Recent experiences with error estimation and adaptivity, Part II: Error estimation for h-adaptive approximations on grids of triangles and quadrilaterals

In Part I, residual and flux projection error estimators for finite element approximations of scalar elliptic problems were reviewed; numerical studies on the performance of these estimators were presented for finite element approximations of the solution of Poisson's equation on uniform grids of hierarchic triangles of order p (1 p 7). Here further numerical experiments are given which also include error estimators for the vector-valued problem of plane elastostatics and implementations for h-adaptive grids of triangles and quadrilaterals which are constructed using an algorithm of equidistribution of error coupled with h-refinement or h-remeshing schemes. A detailed numerical study of several flux-projectors for h-adaptive grids of bilinear and biquadratic quadrilaterals is conducted; a flux equilibration iteration, which may be employed in some cases to improve flux projection estimates, is also included.

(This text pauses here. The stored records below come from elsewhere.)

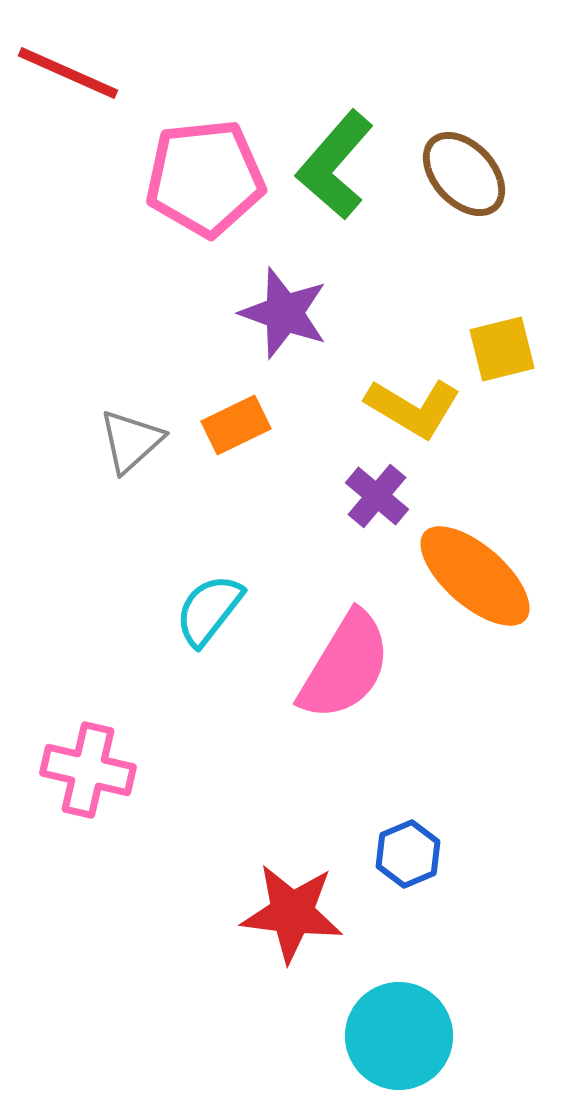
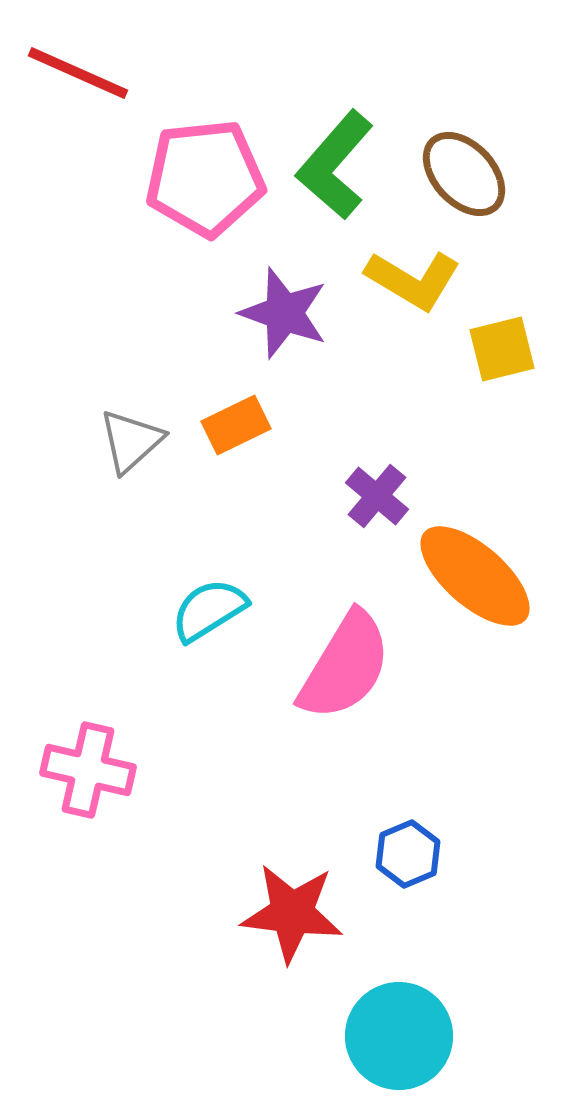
red line: moved 10 px right
yellow L-shape: moved 128 px up
cyan semicircle: rotated 20 degrees clockwise
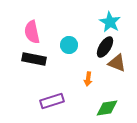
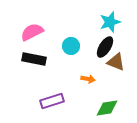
cyan star: rotated 25 degrees clockwise
pink semicircle: rotated 75 degrees clockwise
cyan circle: moved 2 px right, 1 px down
brown triangle: moved 1 px left, 1 px up
orange arrow: rotated 88 degrees counterclockwise
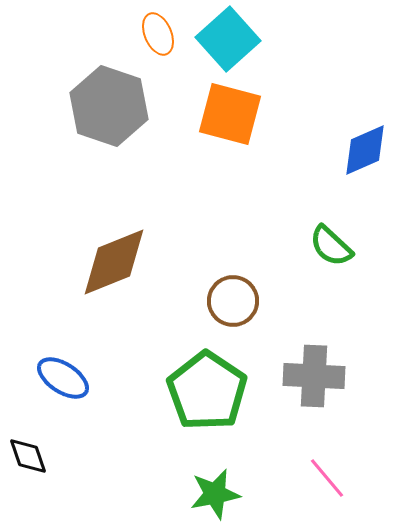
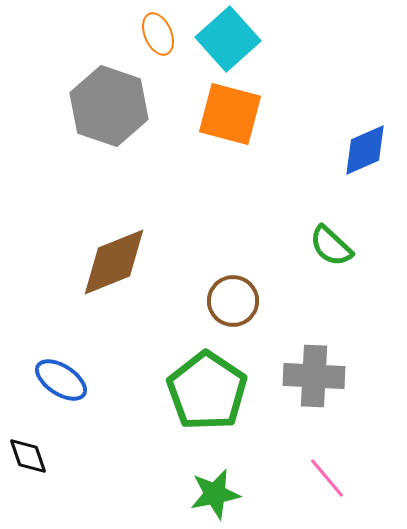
blue ellipse: moved 2 px left, 2 px down
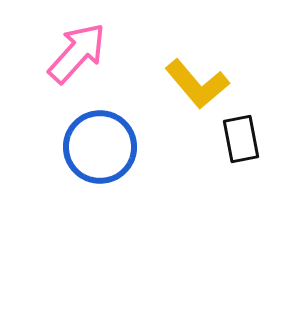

FAor the case of grids of quadrilaterals, several versions of the element residual estimators, which differ by the approximate flux employed for the calculation of the boundary integral term in the definition of the local problems, are compared. The numerical experiments confirm the good overall performance of residual estimates and indicate that flux projection estimates, which are now operational in several commercial codes, may be divergent when they are employed to estimate the error in even order h-adaptive approximations.